EXERCISE BRIEF.
Rewrite the items from their start through the line that contains "brecha derivará en", swapping "Search for" for "Look up" and keeping everything else the same.

AVAILABLE DATA.
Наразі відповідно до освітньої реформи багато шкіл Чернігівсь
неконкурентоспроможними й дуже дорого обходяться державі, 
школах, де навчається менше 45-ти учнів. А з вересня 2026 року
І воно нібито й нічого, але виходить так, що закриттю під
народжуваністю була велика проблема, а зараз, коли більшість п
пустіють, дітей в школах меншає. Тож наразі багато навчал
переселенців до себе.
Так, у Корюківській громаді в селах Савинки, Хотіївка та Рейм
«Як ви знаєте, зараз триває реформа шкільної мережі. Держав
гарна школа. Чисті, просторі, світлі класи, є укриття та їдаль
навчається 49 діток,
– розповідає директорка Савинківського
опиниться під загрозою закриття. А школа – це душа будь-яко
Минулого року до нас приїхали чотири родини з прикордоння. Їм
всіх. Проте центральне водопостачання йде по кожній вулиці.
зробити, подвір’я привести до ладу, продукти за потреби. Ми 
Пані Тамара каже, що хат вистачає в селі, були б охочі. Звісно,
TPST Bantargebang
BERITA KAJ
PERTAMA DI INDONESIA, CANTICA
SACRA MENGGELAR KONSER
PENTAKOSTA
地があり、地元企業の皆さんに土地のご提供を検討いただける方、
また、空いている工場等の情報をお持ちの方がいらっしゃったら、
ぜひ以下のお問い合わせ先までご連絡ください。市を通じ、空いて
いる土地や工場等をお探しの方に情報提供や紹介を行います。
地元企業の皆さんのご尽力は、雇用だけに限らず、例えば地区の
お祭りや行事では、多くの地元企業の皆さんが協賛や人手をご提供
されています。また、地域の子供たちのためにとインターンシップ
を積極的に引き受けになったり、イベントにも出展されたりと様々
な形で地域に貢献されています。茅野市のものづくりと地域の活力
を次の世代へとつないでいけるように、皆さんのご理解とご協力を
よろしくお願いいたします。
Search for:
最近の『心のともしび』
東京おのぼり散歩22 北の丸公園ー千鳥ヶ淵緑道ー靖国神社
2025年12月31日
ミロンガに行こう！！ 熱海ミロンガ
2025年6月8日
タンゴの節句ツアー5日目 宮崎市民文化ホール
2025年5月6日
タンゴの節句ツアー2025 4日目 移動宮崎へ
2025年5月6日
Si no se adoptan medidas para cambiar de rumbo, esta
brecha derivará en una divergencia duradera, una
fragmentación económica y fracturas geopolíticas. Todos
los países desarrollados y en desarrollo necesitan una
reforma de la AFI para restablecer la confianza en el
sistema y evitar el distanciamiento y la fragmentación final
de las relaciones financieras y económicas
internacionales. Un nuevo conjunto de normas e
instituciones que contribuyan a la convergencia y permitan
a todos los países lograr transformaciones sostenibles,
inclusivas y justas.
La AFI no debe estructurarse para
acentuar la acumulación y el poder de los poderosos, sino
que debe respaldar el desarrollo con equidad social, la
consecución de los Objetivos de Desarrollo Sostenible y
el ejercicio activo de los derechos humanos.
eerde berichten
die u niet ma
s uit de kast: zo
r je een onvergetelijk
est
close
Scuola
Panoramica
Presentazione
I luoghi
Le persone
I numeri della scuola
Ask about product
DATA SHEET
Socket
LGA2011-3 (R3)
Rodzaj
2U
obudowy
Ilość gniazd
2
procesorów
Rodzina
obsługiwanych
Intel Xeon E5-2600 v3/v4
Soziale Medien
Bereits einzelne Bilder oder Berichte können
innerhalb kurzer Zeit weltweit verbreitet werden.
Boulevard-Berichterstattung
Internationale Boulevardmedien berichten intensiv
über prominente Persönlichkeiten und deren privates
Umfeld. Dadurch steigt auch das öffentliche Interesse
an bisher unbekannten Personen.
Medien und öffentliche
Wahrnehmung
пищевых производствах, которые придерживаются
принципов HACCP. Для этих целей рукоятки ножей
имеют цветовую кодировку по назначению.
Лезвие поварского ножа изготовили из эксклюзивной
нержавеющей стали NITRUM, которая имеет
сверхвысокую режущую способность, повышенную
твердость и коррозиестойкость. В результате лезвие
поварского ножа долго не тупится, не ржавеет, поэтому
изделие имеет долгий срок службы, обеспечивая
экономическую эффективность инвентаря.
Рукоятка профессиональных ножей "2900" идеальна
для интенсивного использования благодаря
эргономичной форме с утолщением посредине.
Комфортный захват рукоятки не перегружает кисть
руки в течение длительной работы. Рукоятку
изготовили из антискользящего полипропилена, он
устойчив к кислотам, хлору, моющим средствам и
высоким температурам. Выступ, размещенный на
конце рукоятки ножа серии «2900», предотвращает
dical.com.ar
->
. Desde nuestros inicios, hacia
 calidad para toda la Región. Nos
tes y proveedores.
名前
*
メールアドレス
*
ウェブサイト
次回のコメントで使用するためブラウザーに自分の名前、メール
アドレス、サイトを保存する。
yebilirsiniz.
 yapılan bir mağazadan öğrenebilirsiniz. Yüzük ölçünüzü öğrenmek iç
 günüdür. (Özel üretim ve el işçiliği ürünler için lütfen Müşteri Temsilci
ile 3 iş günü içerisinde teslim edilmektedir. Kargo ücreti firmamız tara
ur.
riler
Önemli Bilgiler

WRITTEN RESPONSE.
Наразі відповідно до освітньої реформи багато шкіл Чернігівсь
неконкурентоспроможними й дуже дорого обходяться державі, 
школах, де навчається менше 45-ти учнів. А з вересня 2026 року
І воно нібито й нічого, але виходить так, що закриттю під
народжуваністю була велика проблема, а зараз, коли більшість п
пустіють, дітей в школах меншає. Тож наразі багато навчал
переселенців до себе.
Так, у Корюківській громаді в селах Савинки, Хотіївка та Рейм
«Як ви знаєте, зараз триває реформа шкільної мережі. Держав
гарна школа. Чисті, просторі, світлі класи, є укриття та їдаль
навчається 49 діток,
– розповідає директорка Савинківського
опиниться під загрозою закриття. А школа – це душа будь-яко
Минулого року до нас приїхали чотири родини з прикордоння. Їм
всіх. Проте центральне водопостачання йде по кожній вулиці.
зробити, подвір’я привести до ладу, продукти за потреби. Ми 
Пані Тамара каже, що хат вистачає в селі, були б охочі. Звісно,
TPST Bantargebang
BERITA KAJ
PERTAMA DI INDONESIA, CANTICA
SACRA MENGGELAR KONSER
PENTAKOSTA
地があり、地元企業の皆さんに土地のご提供を検討いただける方、
また、空いている工場等の情報をお持ちの方がいらっしゃったら、
ぜひ以下のお問い合わせ先までご連絡ください。市を通じ、空いて
いる土地や工場等をお探しの方に情報提供や紹介を行います。
地元企業の皆さんのご尽力は、雇用だけに限らず、例えば地区の
お祭りや行事では、多くの地元企業の皆さんが協賛や人手をご提供
されています。また、地域の子供たちのためにとインターンシップ
を積極的に引き受けになったり、イベントにも出展されたりと様々
な形で地域に貢献されています。茅野市のものづくりと地域の活力
を次の世代へとつないでいけるように、皆さんのご理解とご協力を
よろしくお願いいたします。
Look up:
最近の『心のともしび』
東京おのぼり散歩22 北の丸公園ー千鳥ヶ淵緑道ー靖国神社
2025年12月31日
ミロンガに行こう！！ 熱海ミロンガ
2025年6月8日
タンゴの節句ツアー5日目 宮崎市民文化ホール
2025年5月6日
タンゴの節句ツアー2025 4日目 移動宮崎へ
2025年5月6日
Si no se adoptan medidas para cambiar de rumbo, esta
brecha derivará en una divergencia duradera, una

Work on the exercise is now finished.